Comprar una casa en la actualidad requiere tener ahorrado del orden de un 40% del precio de compra. Primero, porque el banco, en el mejor de los casos, únicamente concederá hipoteca por el 80% de su precio. Segundo, los gastos asociados a la adquisición de un bien inmobiliario suponen del orden del 10%. Tercero, los estándares utilizados por las entidades financieras recomiendan no dedicar más del 35% de los ingresos mensuales a afrontar un préstamo hipotecario y, hoy por hoy, el porcentaje del salario neto de un hogar unipersonal puede superar el 60% de la cuota hipotecaria, por lo que es necesario que la hipoteca se suscriba a nombre de la unidad familiar y a muy largo plazo. Cuarto, los ingresos requeridos deben de ser estables y verificables para que se conceda la financiación y, aun así, es posible que la entidad requiera avales para cubrirse las espaldas en el caso de impago por insolvencia.

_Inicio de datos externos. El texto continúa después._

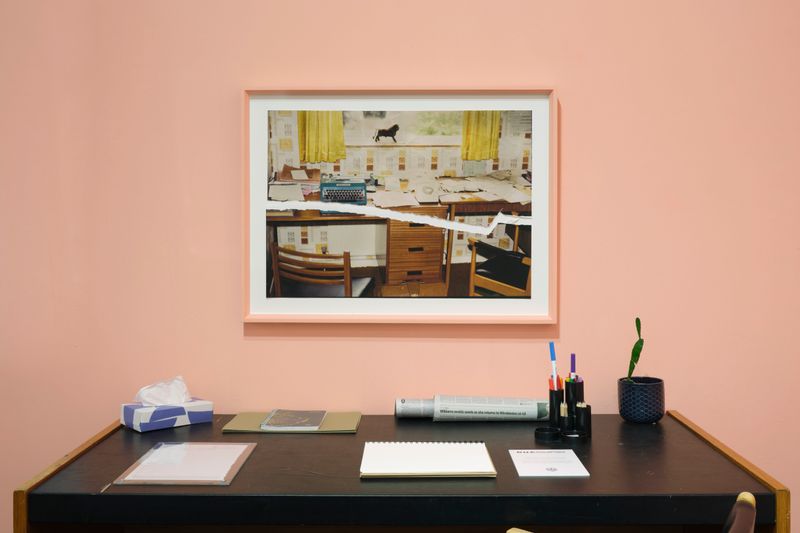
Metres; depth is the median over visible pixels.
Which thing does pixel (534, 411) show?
rolled paper
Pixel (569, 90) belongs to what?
wall
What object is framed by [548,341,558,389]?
pen
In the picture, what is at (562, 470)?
card
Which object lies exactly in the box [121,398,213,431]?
tissue box
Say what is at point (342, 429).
folder
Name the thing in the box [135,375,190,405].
tissue
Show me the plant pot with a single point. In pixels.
(648, 411)
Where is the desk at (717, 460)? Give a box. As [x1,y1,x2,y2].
[8,409,796,532]
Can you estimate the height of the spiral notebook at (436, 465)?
0.017 m
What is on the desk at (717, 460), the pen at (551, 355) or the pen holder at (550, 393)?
the pen holder at (550, 393)
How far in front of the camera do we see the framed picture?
2.60 m
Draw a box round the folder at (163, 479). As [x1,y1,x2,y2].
[113,442,256,485]
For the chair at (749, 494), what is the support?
on the floor
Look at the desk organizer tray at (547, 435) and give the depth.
2.26 m
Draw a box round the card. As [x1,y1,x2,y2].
[509,449,589,475]
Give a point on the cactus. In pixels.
(636, 355)
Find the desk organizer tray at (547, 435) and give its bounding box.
[534,426,561,441]
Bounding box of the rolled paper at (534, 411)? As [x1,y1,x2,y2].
[395,395,551,420]
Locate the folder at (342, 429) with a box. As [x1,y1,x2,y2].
[221,410,360,433]
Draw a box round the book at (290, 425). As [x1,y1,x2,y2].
[260,409,326,429]
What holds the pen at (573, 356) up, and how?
in the pen holder at (550, 393)
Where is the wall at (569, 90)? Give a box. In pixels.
[0,0,799,532]
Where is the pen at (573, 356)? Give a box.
[570,353,576,378]
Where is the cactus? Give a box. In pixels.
[626,318,643,382]
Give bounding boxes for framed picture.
[242,87,557,325]
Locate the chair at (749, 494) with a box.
[509,493,759,532]
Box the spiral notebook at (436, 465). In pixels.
[360,441,496,477]
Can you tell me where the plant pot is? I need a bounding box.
[618,376,665,423]
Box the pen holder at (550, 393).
[547,377,589,437]
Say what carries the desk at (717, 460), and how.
on the floor
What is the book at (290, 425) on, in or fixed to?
on the folder at (342, 429)
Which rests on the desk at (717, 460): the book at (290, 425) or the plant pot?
the plant pot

Durante la expansión inmobiliaria se produjo un aumento importante de la propiedad en todos los grupos de edad, incluso muchas familias compraron una segunda vivienda como inversión, pero las actuales condiciones socioeconómicas de las nuevas generaciones están haciendo que sea inviable la compra de una vivienda para poder emanciparse.

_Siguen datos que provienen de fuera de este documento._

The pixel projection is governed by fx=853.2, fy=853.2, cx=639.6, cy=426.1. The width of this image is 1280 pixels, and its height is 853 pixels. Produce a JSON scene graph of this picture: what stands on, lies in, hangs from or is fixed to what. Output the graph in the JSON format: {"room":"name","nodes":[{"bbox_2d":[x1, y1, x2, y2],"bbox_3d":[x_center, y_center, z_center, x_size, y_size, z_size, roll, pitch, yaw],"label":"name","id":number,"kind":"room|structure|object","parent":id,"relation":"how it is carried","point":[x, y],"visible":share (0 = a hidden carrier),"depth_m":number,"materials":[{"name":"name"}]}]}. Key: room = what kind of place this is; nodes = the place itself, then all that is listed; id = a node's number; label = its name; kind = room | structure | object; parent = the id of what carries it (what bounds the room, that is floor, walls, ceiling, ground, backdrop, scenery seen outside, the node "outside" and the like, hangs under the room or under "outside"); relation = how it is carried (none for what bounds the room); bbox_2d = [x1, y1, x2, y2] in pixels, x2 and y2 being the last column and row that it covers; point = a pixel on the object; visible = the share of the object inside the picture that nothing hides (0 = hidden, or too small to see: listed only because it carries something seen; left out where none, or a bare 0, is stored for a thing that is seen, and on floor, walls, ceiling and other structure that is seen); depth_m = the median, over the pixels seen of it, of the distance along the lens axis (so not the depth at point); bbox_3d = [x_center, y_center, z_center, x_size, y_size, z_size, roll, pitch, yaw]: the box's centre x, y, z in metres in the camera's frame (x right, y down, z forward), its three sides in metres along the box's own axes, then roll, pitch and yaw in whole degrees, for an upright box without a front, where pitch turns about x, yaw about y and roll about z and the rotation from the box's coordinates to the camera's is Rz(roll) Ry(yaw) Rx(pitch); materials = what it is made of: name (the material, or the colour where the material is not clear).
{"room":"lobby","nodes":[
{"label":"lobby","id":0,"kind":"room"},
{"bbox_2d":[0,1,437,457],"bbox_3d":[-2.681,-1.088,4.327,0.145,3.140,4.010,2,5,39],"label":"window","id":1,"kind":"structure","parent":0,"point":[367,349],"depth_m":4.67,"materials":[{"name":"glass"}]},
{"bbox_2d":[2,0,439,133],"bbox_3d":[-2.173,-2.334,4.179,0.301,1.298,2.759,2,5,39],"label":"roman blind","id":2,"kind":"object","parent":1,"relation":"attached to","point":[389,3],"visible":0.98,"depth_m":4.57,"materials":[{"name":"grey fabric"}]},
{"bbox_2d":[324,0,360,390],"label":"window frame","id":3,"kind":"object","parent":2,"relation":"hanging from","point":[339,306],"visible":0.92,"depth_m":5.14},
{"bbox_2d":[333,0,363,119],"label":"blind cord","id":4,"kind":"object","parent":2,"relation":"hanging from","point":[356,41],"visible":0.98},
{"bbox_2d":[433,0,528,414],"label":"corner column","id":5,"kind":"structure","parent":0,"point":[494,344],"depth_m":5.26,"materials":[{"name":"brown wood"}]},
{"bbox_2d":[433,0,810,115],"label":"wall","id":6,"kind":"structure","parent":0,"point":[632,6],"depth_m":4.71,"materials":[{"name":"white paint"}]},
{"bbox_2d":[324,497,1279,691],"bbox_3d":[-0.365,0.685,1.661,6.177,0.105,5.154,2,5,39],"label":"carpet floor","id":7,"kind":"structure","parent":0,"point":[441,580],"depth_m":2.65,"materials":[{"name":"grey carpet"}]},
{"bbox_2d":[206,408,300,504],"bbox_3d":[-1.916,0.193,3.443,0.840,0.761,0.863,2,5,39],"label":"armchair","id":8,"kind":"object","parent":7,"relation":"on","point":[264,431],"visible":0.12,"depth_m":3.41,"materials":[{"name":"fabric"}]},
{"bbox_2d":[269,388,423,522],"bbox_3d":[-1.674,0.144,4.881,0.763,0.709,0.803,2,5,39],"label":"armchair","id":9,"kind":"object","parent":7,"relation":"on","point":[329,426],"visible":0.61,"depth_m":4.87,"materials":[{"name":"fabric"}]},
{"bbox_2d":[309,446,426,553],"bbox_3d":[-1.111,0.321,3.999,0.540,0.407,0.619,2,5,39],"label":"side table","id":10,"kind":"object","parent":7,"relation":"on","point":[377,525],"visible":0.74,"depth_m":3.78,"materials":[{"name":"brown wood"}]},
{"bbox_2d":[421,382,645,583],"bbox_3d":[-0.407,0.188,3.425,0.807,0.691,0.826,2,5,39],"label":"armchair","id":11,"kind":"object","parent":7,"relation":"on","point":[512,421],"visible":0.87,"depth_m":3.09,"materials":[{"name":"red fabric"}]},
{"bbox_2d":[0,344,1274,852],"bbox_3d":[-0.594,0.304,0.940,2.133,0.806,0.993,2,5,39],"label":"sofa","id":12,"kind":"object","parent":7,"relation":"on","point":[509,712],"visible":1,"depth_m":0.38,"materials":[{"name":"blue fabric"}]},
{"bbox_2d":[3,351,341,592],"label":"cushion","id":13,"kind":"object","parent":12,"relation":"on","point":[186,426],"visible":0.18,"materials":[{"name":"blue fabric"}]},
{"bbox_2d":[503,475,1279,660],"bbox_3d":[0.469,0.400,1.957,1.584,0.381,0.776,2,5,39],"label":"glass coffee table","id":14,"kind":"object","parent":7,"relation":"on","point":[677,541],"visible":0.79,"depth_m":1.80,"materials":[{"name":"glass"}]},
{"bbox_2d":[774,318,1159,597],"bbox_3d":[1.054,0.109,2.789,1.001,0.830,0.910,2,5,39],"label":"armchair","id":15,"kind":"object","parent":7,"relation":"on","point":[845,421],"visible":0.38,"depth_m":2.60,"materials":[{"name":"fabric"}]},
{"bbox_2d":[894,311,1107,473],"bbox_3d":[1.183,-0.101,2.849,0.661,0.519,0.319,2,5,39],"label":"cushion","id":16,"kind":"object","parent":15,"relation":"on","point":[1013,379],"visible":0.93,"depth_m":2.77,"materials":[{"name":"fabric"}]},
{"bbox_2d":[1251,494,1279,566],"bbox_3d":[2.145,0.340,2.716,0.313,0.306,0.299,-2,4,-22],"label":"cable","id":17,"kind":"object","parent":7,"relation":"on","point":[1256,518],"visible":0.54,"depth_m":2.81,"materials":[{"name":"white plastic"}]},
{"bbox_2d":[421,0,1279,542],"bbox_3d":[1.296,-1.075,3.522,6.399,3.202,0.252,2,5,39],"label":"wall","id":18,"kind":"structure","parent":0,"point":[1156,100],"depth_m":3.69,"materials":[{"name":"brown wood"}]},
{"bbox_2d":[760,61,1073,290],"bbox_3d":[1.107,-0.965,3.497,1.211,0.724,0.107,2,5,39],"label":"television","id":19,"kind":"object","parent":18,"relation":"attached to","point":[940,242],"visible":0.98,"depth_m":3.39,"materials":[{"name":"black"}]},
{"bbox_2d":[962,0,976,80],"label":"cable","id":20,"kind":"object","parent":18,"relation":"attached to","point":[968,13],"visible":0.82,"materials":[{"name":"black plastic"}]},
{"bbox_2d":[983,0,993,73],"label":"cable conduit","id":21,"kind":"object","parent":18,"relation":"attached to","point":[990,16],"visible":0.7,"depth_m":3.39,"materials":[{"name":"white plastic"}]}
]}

La mayoría de los españoles siempre hemos pensado en los descendientes con el fin de intentar ayudarles en su primer vuelo hacia la salida del nido familiar, tanto es así que muchos padres y abuelos que tuvieron ese pensamiento les están cediendo, de forma gratuita, una de sus viviendas para que sus hijos o nietos puedan emanciparse con una cierta tranquilidad.
Lo peor de todo es que esto no mejora: vamos enlazando una crisis tras otra, recibiendo reveses económicos y financieros por todos los flancos. La peor partida se las está llevando las nuevas generaciones que acaban de finalizar su etapa de formación para adentrarse en el mundo laboral (entre los 16 y los 29 años), pero este es implacable con ellos y los está convirtiendo en el colectivo con el índice de pobreza y exclusión social más elevado, haciendo que la tasa de emancipación sea la más baja de la historia moderna. El índice de emancipación tuvo un crecimiento positivo ente los años 2001 y 2008, pero a partir de 2009 esta tendencia se revirtió regresando a cotas similares a las que se registraron a mediados de la década de los 90.
El entorno económico tan complejo como el actual hace que los potenciales compradores no encuentren el producto inmobiliario que se adapte a sus necesidades financieras y personales, lo que les hace desistir del proyecto de formar una familia totalmente emancipada, posponiendo el momento para un futuro donde, se supone, los precios del mercado sean acordes con la economía familiar mejorando la capacidad de compra (relación entre el precio de la vivienda y el salario).
Los jóvenes, al contrario de lo que ocurría en el pasado, al no comprar vivienda, no dispondrán en el futuro de una riqueza en propiedad. Más aún, no pueden asumir una carga hipotecaria, pero tampoco están acumulando otro tipo de activos financieros para compensar, en cierta medida, la caída de su riqueza en comparación con la de sus antepasados. Insisto: el pago de una hipoteca se considera como un activo, mientras que el pago de un alquiler es considerado como un gasto. Después de pagar una hipoteca hay un bien inmobiliario, después de pagar un alquiler no hay nada.